Professor Meredith Kelly helped trace a mountain wildfire to conditions unseen in 12,000 years, a finding with implications for high-elevation regions worldwide.

When Meredith Kelly arrived in the Rwenzori Mountains in June 2012, she walked into the aftermath of a fire that, as a new study in Nature she co-authored now shows, had no precedent in 12 millennia.

Kelly, a professor in the Department of Earth Sciences, had already spent about a week doing geological fieldwork in the Rwenzoris, a glaciated range on the border of Uganda and the Democratic Republic of Congo, before trekking into the burned area. In January, the fire ripped through more than 16 square miles of alpine moorland at elevations above 13,000 feet in a range long assumed to be too cold and wet to carry fire.

“The vegetation in the mountains is a unique tropical alpine vegetation that I had never seen or experienced before,” Kelly says. “It was heartbreaking seeing the extent of the damage—burned vegetation and ecosystems where a great diversity of animals had lived.”

The study in Nature confirms how out of place that blaze was before the influence of climate change and encroaching human activity. Using sediment cores from two remote mountain lakes, the team, led by Brown University researchers, constructed a fire record for the Rwenzoris stretching back 12,000 years and found that the 2012 fire was the first large-scale blaze at those elevations in all of that time. The results suggest that high-elevation ecosystems worldwide may face a greater future risk of fire that they are not adapted to withstand or recover from, Kelly says.

The researchers built that record by trekking into the Rwenzori Mountains and extracting  sediment cores from two lakes amid the towering slopes: Lake Kopello at roughly 13,000 feet, and Lake Mahoma at about 9,000 feet. Over centuries, runoff and wind carried biological material into these lakes—pollen grains, leaf waxes, fossil bacteria—where it accumulated in layers that preserve a record of changes to the surrounding landscape. The team searched specifically for charcoal, the stable chemical signal of past fire.

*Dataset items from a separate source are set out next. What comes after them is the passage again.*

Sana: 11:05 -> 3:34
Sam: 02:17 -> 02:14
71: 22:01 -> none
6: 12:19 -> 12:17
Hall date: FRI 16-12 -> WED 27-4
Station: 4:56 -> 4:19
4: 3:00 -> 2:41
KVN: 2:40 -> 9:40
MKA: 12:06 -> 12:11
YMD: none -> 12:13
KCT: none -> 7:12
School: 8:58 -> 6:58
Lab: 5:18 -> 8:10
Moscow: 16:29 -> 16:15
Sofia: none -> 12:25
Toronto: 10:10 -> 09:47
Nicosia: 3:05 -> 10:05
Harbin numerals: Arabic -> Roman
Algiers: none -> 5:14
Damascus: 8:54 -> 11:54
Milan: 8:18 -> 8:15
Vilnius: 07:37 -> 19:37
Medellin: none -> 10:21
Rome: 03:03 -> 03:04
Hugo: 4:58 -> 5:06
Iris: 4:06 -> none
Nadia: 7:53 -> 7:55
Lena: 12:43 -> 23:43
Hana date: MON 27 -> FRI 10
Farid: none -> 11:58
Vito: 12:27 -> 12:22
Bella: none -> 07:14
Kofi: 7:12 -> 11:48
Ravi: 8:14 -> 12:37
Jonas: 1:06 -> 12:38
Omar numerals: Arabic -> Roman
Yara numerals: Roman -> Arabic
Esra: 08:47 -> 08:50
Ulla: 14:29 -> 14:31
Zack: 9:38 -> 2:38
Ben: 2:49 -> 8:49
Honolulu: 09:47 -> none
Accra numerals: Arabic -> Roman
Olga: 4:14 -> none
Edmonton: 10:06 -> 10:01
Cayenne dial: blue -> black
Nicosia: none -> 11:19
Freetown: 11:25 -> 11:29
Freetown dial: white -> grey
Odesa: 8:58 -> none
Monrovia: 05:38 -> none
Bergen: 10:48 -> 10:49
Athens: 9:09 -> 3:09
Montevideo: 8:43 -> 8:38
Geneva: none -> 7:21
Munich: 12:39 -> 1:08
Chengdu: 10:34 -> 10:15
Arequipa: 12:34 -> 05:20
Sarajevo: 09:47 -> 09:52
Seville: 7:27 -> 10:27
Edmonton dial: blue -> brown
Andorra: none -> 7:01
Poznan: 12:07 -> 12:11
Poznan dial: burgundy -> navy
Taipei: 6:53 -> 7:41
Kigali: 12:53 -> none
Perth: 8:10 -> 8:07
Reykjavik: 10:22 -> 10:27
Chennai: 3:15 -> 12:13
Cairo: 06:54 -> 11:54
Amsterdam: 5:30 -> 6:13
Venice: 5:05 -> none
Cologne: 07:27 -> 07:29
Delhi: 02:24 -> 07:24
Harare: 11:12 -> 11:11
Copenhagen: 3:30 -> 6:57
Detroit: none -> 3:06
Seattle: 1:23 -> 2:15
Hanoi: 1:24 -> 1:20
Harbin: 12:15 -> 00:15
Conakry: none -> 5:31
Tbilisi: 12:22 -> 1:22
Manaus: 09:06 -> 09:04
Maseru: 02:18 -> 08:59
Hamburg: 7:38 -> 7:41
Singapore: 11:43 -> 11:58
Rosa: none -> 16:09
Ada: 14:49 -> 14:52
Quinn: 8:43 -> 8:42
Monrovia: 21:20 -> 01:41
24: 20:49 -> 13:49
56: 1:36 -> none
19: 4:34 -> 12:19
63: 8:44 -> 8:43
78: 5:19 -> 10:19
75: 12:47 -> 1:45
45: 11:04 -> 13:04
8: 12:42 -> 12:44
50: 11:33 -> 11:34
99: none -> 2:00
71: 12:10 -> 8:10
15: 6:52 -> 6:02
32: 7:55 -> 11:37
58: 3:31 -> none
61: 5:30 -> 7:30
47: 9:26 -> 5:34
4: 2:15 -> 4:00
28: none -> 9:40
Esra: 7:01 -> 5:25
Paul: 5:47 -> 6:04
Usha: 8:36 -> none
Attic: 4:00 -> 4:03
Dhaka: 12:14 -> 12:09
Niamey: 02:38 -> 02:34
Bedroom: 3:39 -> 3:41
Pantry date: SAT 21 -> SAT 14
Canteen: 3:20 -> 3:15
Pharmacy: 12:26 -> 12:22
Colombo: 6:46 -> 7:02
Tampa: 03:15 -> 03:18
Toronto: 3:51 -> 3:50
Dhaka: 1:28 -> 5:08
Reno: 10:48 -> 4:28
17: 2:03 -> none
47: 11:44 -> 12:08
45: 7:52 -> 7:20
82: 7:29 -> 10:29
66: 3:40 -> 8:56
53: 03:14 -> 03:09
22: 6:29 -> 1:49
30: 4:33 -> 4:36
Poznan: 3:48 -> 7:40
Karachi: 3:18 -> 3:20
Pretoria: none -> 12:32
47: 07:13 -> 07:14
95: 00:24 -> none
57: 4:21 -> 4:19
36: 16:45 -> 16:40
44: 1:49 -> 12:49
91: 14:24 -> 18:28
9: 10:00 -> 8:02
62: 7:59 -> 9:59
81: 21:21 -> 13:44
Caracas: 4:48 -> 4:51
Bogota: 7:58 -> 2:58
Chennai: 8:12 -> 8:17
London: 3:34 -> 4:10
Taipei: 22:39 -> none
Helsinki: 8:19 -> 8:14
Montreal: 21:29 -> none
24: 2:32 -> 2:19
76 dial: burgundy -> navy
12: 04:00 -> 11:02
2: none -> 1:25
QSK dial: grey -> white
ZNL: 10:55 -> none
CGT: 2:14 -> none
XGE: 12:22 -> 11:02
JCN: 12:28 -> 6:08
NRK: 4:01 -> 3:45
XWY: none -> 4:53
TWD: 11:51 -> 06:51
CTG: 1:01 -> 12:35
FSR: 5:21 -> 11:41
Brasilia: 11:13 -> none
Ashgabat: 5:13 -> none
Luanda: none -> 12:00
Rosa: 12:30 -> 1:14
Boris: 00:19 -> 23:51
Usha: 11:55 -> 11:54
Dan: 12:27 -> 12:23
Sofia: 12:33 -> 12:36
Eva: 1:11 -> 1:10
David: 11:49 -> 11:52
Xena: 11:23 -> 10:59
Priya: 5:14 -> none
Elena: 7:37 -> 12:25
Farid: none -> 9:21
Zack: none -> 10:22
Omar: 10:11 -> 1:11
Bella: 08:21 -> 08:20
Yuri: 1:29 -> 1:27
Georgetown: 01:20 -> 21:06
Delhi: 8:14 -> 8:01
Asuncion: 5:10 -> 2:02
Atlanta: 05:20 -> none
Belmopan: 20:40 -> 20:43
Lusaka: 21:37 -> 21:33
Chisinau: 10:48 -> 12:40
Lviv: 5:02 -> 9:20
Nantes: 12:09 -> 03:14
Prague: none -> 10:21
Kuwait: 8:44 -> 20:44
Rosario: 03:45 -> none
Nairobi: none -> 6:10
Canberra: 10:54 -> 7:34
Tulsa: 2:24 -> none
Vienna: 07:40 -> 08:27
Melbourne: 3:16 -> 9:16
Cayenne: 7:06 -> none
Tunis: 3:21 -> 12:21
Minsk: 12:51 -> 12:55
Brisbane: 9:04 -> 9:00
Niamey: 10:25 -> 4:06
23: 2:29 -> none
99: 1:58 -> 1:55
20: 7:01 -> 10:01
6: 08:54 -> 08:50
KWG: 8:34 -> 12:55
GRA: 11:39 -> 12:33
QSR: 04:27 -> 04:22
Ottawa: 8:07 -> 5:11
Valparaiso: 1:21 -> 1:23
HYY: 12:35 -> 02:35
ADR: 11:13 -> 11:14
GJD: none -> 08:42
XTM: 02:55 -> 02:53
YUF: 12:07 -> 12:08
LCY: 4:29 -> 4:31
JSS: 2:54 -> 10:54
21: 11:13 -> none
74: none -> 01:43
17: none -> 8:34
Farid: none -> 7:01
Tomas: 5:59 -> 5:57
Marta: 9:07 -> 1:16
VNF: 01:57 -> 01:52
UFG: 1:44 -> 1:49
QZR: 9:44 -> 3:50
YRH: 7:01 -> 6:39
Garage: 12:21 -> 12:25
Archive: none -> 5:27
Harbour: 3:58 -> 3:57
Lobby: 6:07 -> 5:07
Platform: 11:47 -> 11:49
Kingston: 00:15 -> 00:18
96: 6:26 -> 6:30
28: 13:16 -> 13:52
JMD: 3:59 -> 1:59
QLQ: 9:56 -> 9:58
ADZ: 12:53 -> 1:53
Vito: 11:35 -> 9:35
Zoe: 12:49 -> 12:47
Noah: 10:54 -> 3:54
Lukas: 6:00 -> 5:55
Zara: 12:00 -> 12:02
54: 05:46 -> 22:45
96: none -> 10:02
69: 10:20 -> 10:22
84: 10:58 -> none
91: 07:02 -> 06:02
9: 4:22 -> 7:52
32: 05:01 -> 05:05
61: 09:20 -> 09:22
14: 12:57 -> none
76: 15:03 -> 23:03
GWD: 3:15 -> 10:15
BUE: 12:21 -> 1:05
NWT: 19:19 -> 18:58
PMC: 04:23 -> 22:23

The team building the coring raft used to obtain sediments from Lake Kopello

The team building the coring raft used to obtain sediments from Lake Kopello in January 2019 (Laura Hutchinson ’19 is pictured at center.)

From Lake Kopello, the picture was stark. Sediments from the past 12 millennia contained only trace amounts of charcoal—until the very top layer. Material deposited around the time of the 2012 fire contained more than 100 times the charcoal of any older layer.

From Lake Mahoma, lower on the slopes, fire appears in the record starting about 2,000 years ago, roughly when archeological evidence suggests an intensification of human activity in the region. That uptick coincided with a major vegetation shift: pollen from deciduous trees dropped off, while grasses and bamboo moved in.

The effects of the 2012 fire didn’t stay in the mountains. Intact alpine vegetation normally absorbs rainfall, but scorched ground doesn't. As a result, there was devastating flooding in the Ugandan village of Kilembe, at the southern end of the range, and the nearby city of Kasese in spring 2013. Kelly believes the fire also hit Kilembe’s economy hard, with tourism shifting to the hiking trails on the east side of the Rwenzoris after 2012. The village depends on trekking and its residents work as guides, cooks, and porters, Kelly says.

Kelly and her colleagues have returned to the area five times since 2012, most recently in January 2019, watching the landscape slowly recover. That most recent trip was also when the team collected their sediment cores, which required hiring ~70 people to carry the coring equipment into the mountains.

Professor Meredith Kelly with David Cavagnaro ‘17, Margaret Jackson GR ’21 and former Neukom postdoc Alice Doughty.

Professor Meredith Kelly conducted fieldwork in the Rwenzoris in 2016 with David Cavagnaro ’17, Margaret Jackson GR ’21, and former Neukom postdoc Alice Doughty.

A warning for other mountain ranges

Mount Kenya and Kilimanjaro also have experienced recent fires. Like the Rwensoris, they are sometimes called “sky islands,” isolated ecosystems in the archipelago of high-altitude peaks that make up the continent's unique Afromontane regions. These cool, moist habitats are home to plant and animal species found nowhere else, species that evolved without fire and have no defenses against it.

Kelly sees the findings reported in Nature as a warning that extends well beyond East Africa. High-elevation regions are often thought of as “water towers” for the communities below, storing freshwater that lowlands draw on during dry seasons, Kelly says.

“Fires may put these critical regions at risk,” she says.

She draws a direct line to mountains closer to home. Glaciers are melting at rapid rates in the western United States, leaving high-elevation areas in the Sierra Nevada, Cascades, and Rockies drier and more susceptible to fire.

“I think the findings show that high-elevation tropical regions, which are generally quite cool and wet, are becoming more at risk for fires," Kelly says. “This is unexpected and can have the impact of significantly altering these unique high-elevation ecosystems.”